* EXERCISE REQUIREMENTS
An exact copy of the records below is needed, with every picture left out.

* EXCERPTED DATA
----------

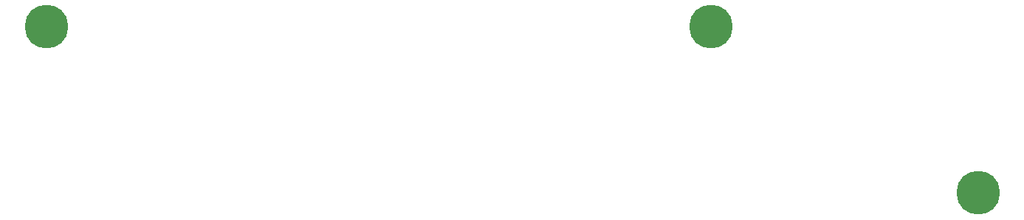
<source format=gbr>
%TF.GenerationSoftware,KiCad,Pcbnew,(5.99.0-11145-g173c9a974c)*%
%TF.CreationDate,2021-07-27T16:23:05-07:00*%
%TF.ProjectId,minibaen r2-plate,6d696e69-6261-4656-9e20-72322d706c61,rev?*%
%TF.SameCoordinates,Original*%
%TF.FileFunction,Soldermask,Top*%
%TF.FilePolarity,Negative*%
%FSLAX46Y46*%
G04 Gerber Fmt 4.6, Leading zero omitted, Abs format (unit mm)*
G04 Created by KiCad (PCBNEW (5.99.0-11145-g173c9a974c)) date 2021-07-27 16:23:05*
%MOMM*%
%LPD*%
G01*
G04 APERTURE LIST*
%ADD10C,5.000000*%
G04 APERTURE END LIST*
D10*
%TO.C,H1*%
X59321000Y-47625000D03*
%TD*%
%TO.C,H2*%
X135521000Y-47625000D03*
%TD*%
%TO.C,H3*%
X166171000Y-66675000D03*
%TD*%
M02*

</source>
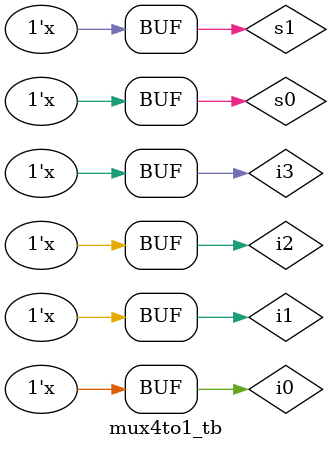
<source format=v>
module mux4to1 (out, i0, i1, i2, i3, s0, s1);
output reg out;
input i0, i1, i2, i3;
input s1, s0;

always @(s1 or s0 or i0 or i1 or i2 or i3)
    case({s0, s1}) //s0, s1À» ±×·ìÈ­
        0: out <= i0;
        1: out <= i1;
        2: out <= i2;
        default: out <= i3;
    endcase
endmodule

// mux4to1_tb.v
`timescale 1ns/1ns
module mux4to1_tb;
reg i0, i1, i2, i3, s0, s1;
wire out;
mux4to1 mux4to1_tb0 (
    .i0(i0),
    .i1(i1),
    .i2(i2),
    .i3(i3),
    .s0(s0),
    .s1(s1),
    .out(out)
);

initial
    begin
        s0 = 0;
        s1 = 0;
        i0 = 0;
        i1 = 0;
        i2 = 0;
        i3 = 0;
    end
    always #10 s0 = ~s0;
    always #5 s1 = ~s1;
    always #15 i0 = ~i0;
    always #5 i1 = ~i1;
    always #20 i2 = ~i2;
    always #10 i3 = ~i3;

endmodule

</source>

----------

* ANSWER BELOW
<source format=gbr>
%TF.GenerationSoftware,KiCad,Pcbnew,(5.99.0-11145-g173c9a974c)*%
%TF.CreationDate,2021-07-27T16:23:05-07:00*%
%TF.ProjectId,minibaen r2-plate,6d696e69-6261-4656-9e20-72322d706c61,rev?*%
%TF.SameCoordinates,Original*%
%TF.FileFunction,Soldermask,Top*%
%TF.FilePolarity,Negative*%
%FSLAX46Y46*%
G04 Gerber Fmt 4.6, Leading zero omitted, Abs format (unit mm)*
G04 Created by KiCad (PCBNEW (5.99.0-11145-g173c9a974c)) date 2021-07-27 16:23:05*
%MOMM*%
%LPD*%
G01*
G04 APERTURE LIST*
%ADD10C,5.000000*%
G04 APERTURE END LIST*
D10*
%TO.C,H1*%
X59321000Y-47625000D03*
%TD*%
%TO.C,H2*%
X135521000Y-47625000D03*
%TD*%
%TO.C,H3*%
X166171000Y-66675000D03*
%TD*%
M02*

</source>
<source format=v>
module mux4to1 (out, i0, i1, i2, i3, s0, s1);
output reg out;
input i0, i1, i2, i3;
input s1, s0;

always @(s1 or s0 or i0 or i1 or i2 or i3)
    case({s0, s1}) //s0, s1À» ±×·ìÈ­
        0: out <= i0;
        1: out <= i1;
        2: out <= i2;
        default: out <= i3;
    endcase
endmodule

// mux4to1_tb.v
`timescale 1ns/1ns
module mux4to1_tb;
reg i0, i1, i2, i3, s0, s1;
wire out;
mux4to1 mux4to1_tb0 (
    .i0(i0),
    .i1(i1),
    .i2(i2),
    .i3(i3),
    .s0(s0),
    .s1(s1),
    .out(out)
);

initial
    begin
        s0 = 0;
        s1 = 0;
        i0 = 0;
        i1 = 0;
        i2 = 0;
        i3 = 0;
    end
    always #10 s0 = ~s0;
    always #5 s1 = ~s1;
    always #15 i0 = ~i0;
    always #5 i1 = ~i1;
    always #20 i2 = ~i2;
    always #10 i3 = ~i3;

endmodule

</source>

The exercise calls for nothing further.